Don’t Fake that Funk with Moné Bikes
Words and photos by Spencer Harding
I first saw one of Cjell’s (pronounced like “shell”) bikes on a tour of Adventure Cycling’s headquarters in Missoula, Montana. His lugged 29+ drop bar Great Divide rig hangs on the walls, in all of its patina’d glory. Over the past few years, we have had a lot of near hangout misses, from a trip to Ecuador to being in Salida, Colorado the same day this past summer. But alas the stars finally aligned and after spending Thanksgiving in White Sands National Monument, my partner and I decided to make a stopover in Silver City for a spin in the hills and a dip in some hot springs.
Cjell sent me an address to the town’s old Post Office which now lays vacant except for the basement which is Moné Bikes HQ and the occasional event that use the main floor. Out back is a 1990 Wonderbread truck that serves as his mobile frame building shop. After discovering the small and remote Silver City on his many Tour Divide rides, he finally decided that he was in love and is now looking at real estate.
But let’s go back a ways to where this all began in an old VW bus parked outside Black Sheep Bikes in Fort Collins. He began apprenticing and working under James at Black Sheep before he moved onto Vail to do his own thing, where traded weed for rent in a pool maintenance room. After having completed a thru-hike of the Pacific Crest Trail all with gear he had made himself, he thought why not make a bike for the Tour Divide in the same fashion. Thus was born the bike I saw at Adventure Cycling HQ. For the next few years, Cjell bounced between Oregon, Colorado, Minnesota, Asia, and New Zealand. After all those travels he came back and decided to set up in the current bread truck shop where he still does all of his custom orders. Besides his custom one-off bikes, he has a small production run of two frames, El Continente and La Roca. These frames were built in Taiwan where he personally spent time working with a small family factory on the run. There is a lovely piece he wrote about his time abroad here
Though Cjell has many amazing bikes he has built his current love affair is with a 1962 Schwinn Cruiser that he has chopped and screwed. His high-tech modifications include a tukt rear triangle featuring the latest 29er coaster brake technology, custom spun Mr. Tick seatpost, and a Krampus fork squeezed into a 1 inch headtube. I’ll be honest, I still couldn’t keep up with Cjell on this damn thing. He definitely doesn’t fake that funk on a nasty klunk.
He was nice enough to take me and my partner on the usual Taco Tuesday ride outta town. A lovely romp in the hills along a few sections of the Continental Divide route with a few new sections of buff-buff single track. Also, no ride would be complete without a few turns around the local skatepark.

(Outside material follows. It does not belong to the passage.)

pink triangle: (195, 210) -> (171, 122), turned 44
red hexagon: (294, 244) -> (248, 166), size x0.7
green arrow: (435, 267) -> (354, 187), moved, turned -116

Cjell’s bread truck shop is home to some truly inspiring innovations to make such a small space functions as a full-on shop. His modified lathe for cutting down tubes is unlike anything I’ve seen in any other shop. I had also never seen a flux bucket before, a device for adding flux in-line when brazing. His brazing style, more a bead than fillet, necessitates such specialized equipment. It’s all pretty damn impressive.
Cjell has been there and back, probably on a single speed nonetheless, he’s cultivated a truly impressive style, a perfect brew of old and new. He wants to make bikes with a soul, and he’s gone around the world and sparked up torches alongside the masters, domestic and abroad, to do so.